Try it: Rewrite the lines from the beginning of the listing through the line containing "valor devido será", substituting "Expédition" for "Livraison" and leaving everything else unchanged.

***** Supplied records

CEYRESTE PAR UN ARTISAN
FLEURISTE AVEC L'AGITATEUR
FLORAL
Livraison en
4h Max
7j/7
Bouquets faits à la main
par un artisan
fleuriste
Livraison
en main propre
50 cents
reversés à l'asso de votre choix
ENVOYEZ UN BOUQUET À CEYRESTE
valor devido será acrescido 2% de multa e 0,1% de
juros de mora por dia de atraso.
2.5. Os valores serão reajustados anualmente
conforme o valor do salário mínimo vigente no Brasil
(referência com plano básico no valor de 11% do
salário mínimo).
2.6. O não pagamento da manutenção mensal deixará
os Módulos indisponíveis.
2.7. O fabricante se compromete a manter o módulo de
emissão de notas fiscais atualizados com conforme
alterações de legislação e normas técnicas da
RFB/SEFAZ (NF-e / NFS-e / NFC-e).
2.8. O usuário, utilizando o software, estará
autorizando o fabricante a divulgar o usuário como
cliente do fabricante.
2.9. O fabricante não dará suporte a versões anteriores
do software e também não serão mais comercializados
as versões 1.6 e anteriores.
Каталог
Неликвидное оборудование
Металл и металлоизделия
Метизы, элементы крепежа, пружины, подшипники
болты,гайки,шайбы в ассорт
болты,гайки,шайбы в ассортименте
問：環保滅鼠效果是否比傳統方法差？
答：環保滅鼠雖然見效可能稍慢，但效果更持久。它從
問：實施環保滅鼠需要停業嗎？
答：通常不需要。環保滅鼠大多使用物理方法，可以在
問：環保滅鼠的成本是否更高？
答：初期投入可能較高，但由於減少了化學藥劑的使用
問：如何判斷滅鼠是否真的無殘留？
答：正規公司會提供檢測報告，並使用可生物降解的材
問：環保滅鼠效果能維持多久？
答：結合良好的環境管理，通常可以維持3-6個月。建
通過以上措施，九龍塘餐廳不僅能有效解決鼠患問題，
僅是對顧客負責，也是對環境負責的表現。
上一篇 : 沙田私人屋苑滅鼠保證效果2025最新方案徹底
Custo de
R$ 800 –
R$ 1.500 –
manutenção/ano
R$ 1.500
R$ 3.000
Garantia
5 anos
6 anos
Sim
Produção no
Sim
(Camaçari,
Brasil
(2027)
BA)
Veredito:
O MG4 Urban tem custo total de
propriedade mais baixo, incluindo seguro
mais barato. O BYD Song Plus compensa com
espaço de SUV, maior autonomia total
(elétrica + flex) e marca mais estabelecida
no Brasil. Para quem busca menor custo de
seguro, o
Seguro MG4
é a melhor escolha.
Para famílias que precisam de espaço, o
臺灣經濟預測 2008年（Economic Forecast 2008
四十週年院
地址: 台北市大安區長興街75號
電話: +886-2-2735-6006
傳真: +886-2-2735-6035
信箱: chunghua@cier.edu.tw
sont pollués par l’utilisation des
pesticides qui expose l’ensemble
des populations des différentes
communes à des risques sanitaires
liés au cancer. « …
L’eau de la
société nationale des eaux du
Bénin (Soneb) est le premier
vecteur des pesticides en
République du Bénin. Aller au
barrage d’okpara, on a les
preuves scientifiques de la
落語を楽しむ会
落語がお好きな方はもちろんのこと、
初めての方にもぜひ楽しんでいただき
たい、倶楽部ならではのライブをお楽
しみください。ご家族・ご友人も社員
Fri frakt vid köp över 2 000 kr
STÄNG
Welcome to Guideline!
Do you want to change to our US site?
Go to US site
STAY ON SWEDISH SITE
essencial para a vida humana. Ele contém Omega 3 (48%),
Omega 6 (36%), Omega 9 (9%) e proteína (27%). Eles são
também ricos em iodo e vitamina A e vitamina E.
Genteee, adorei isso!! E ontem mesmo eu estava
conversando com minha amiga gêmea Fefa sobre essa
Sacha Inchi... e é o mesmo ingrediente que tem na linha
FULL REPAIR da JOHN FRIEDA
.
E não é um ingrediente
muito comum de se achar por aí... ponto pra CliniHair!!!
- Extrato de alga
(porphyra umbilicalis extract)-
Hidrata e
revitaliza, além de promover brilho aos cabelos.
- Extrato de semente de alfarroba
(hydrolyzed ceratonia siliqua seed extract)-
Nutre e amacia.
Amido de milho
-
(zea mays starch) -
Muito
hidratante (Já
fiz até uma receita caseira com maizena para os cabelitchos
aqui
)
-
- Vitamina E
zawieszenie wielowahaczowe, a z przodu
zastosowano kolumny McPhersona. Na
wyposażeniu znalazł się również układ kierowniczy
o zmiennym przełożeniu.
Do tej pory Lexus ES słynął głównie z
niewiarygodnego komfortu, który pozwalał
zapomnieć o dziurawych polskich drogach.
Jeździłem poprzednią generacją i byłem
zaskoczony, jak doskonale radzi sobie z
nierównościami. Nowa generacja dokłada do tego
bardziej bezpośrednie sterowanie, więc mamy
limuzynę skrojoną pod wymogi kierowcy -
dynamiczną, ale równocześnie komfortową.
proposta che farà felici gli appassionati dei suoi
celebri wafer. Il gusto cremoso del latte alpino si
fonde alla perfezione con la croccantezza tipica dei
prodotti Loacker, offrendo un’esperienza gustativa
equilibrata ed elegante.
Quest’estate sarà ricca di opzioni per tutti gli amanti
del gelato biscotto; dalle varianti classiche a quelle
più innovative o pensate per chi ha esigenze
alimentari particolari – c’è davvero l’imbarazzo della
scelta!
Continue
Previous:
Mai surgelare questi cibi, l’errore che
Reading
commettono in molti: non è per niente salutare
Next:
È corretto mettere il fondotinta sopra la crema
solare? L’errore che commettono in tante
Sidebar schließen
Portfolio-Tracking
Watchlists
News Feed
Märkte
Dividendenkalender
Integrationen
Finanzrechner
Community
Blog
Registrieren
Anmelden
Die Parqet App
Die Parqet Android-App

**********

Answer box:
CEYRESTE PAR UN ARTISAN
FLEURISTE AVEC L'AGITATEUR
FLORAL
Expédition en
4h Max
7j/7
Bouquets faits à la main
par un artisan
fleuriste
Expédition
en main propre
50 cents
reversés à l'asso de votre choix
ENVOYEZ UN BOUQUET À CEYRESTE
valor devido será acrescido 2% de multa e 0,1% de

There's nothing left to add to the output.